Cerebral metabolites were measured longitudinally with 4T proton MRS and assessed for ART effects in participants with PHI. Levels of glutamate (Glu), N-acetylaspartate (NAA), myo-inositol (MI), and choline-containing metabolites (Cho) were measured relative to creatine + phosphocreatine (Cr) in anterior cingulate, basal ganglia, frontal white matter, and parietal gray matter.

Fifty-three participants recruited at median 3.7 months post HIV transmission were followed a median 6.0 months. A total of 23 participants initiated ART during follow-up. Prior to ART, increases per month were observed in Cho/Cr (slope = 0.0012, p = 0.005) and MI/Cr (slope = 0.0041, p = 0.005) in frontal white matter as well as increases in MI/Cr (slope = 0.0041, p < 0.001) and NAA/Cr (slope = 0.0024, p = 0.030) in parietal gray matter. After initiation of ART, prior positive slopes were no longer significantly different from zero, while Glu/Cr in basal ganglia decreased (slope = 20.0038, p = 0.031).

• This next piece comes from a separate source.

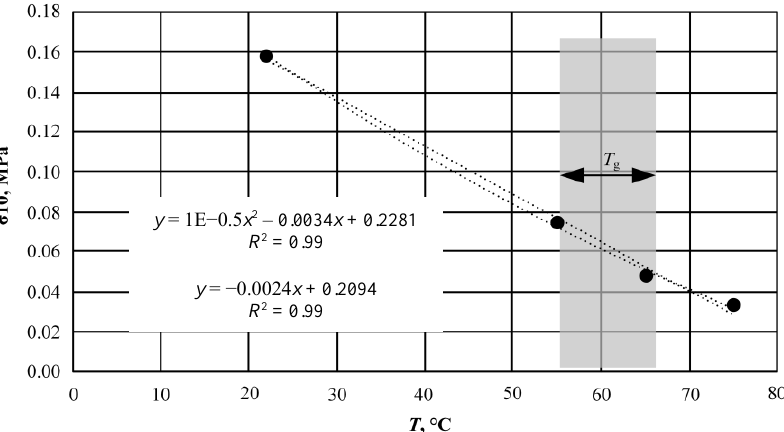
Fig. 4. Relationship of compressive strength with test T°.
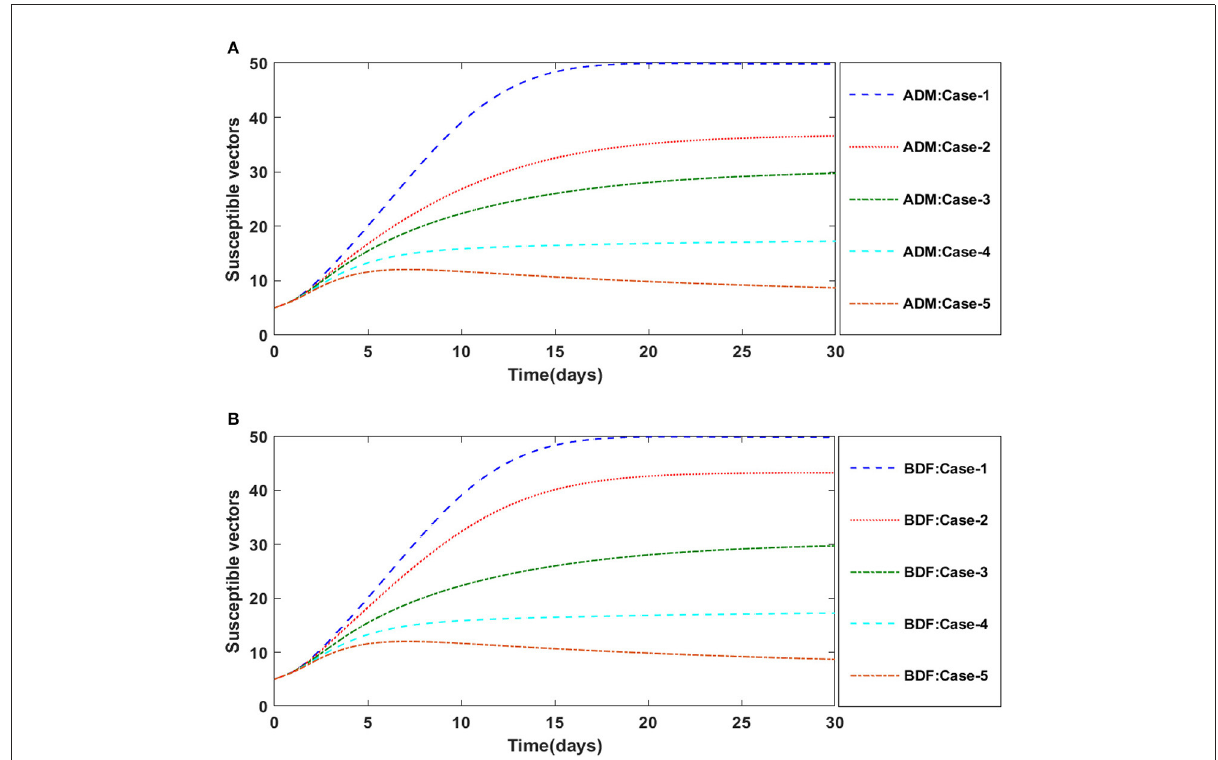
FIGURE24 (A) Dynamics of susceptible vectors for the varition in r using ADM for model B2. (B) Dynamics of susceptible vectors for the varition in r using BDF for model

Early in HIV infection, increases of Cho/Cr and MI/Cr in treatment-naive participants suggest progressive inflammation and gliosis in the frontal white matter and parietal gray matter, which is attenuated after initiation of ART. Elevated baseline Glu/Cr in basal ganglia may signal excitotoxicity; its subsequent stabilization and downward trajectory with ART may lend further support for early ART initiation.

Comments

This thesis is restricted to Yale network users only. This thesis is permanently embargoed from public release.